Fig. 2. Closed conformation of Gpr126 is mediated by CUB-HormR-linker interactions.

Fig. 2

a Structure of the full ECR of (−ss) Gpr126. b Close-up view of the CUB-HormR interface. Resides at the interface are shown as sticks. The calcium ion is shown as a bright green sphere. c Close-up view of the calcium-coordination site within CUB domain. The water molecule is shown as a blue sphere. The residues are shown as sticks. CUB residues are colored dark blue and HormR residue is colored yellow. Residue labels are colored according to their roles in CUB-HormR interaction: red (E89, D97, D134) represents calcium coordination by side-chain residue, blue (S136, V137) represents calcium coordination by main-chain carbonyl group, purple (F135) represents a hydrophobic residue in CUB-HormR interface, and orange (Y61) represents a residue that stabilizes calcium-coordinating residue D97. Calcium coordination is shown as bright green dashed lines.
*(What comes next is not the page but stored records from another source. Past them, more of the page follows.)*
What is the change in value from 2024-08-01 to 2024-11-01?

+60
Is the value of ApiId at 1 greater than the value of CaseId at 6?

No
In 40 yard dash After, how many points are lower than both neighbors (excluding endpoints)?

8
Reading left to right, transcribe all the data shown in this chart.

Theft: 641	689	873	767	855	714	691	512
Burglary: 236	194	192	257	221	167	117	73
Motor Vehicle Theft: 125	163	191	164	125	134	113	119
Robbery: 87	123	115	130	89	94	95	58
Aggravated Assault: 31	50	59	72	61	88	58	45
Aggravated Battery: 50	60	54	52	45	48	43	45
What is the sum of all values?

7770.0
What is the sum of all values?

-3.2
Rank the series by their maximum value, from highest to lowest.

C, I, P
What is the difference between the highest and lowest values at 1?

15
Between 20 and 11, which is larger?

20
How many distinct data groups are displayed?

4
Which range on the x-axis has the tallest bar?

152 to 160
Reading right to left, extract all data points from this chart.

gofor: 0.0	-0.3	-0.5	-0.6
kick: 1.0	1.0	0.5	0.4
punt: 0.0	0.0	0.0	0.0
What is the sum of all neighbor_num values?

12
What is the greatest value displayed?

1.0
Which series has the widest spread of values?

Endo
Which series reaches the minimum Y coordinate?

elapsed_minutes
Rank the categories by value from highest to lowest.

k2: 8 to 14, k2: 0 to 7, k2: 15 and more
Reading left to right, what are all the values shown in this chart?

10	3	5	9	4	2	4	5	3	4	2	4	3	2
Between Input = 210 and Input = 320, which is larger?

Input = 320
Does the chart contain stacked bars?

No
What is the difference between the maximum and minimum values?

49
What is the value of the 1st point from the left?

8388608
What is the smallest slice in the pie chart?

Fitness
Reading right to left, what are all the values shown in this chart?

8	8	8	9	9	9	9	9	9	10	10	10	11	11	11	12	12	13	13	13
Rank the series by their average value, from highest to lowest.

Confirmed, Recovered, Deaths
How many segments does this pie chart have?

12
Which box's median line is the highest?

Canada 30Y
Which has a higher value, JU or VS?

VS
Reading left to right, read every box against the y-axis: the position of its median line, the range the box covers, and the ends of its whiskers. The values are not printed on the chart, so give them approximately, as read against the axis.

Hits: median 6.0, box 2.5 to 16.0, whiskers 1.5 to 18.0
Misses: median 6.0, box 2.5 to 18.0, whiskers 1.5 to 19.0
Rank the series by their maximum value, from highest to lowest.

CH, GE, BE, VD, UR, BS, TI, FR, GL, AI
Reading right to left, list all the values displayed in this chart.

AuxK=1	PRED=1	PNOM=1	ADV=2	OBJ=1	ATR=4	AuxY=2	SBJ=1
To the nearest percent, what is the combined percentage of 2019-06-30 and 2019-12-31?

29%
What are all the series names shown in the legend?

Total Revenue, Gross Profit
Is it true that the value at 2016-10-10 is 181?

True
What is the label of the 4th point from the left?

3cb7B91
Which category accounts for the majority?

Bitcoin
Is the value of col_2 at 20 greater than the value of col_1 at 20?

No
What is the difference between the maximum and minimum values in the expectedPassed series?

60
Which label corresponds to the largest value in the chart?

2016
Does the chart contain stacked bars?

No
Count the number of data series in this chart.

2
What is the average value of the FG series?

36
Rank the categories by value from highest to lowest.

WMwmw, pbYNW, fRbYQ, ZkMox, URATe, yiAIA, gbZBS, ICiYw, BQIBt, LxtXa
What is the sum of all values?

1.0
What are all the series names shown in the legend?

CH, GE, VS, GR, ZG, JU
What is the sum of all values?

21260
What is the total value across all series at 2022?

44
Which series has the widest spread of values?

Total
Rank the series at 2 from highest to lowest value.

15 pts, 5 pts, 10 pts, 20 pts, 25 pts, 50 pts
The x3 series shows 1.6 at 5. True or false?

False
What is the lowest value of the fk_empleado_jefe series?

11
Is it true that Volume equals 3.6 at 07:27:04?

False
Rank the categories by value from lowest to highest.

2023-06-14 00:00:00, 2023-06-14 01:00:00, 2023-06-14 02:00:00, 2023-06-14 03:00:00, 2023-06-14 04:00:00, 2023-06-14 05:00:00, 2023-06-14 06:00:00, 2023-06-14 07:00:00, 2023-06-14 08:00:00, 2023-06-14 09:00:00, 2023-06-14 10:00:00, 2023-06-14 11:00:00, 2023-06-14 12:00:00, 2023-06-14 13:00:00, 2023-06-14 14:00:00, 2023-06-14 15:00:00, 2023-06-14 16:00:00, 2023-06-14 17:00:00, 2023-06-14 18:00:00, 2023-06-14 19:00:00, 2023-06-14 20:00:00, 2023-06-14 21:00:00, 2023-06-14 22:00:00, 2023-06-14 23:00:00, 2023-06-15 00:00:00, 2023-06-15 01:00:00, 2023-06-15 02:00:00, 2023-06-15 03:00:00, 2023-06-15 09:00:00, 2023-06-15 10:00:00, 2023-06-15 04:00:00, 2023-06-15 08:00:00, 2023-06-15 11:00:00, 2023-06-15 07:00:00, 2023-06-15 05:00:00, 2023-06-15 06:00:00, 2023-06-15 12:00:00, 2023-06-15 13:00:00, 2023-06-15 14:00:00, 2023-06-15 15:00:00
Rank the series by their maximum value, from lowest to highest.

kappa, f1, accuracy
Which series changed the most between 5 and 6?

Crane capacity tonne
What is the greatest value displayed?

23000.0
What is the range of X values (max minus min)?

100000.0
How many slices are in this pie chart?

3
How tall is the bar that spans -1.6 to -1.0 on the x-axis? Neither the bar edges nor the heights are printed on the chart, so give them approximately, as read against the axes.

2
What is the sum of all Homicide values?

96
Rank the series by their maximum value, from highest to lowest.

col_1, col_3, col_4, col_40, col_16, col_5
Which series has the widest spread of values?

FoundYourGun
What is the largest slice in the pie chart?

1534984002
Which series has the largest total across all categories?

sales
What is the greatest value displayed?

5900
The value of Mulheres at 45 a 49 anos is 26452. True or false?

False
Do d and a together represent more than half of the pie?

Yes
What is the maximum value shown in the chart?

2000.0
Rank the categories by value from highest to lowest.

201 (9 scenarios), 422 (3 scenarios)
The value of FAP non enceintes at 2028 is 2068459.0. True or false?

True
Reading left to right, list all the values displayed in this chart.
CUB-HormR interaction is shown as yellow dashed lines. The interaction between Y61 and D97 is shown as a magenta dashed line. d Sequence alignment of partial Gpr126 CUB domain from various species, highlighting important conserved residues: calcium-coordinating residues by side-chain group (red), calcium-coordinating residues by main-chain carbonyl (blue), a tyrosine residue that stabilizes a calcium-coordinating residue (orange), and a hydrophobic phenylalanine residue in the CUB-HormR interface (purple). e Close-up view of the disulfide-stabilized loop inserted between CUB and HormR domains. The disulfide bond is colored bright orange and is indicated by an arrow. The dashed line represents disordered residues in the linker region.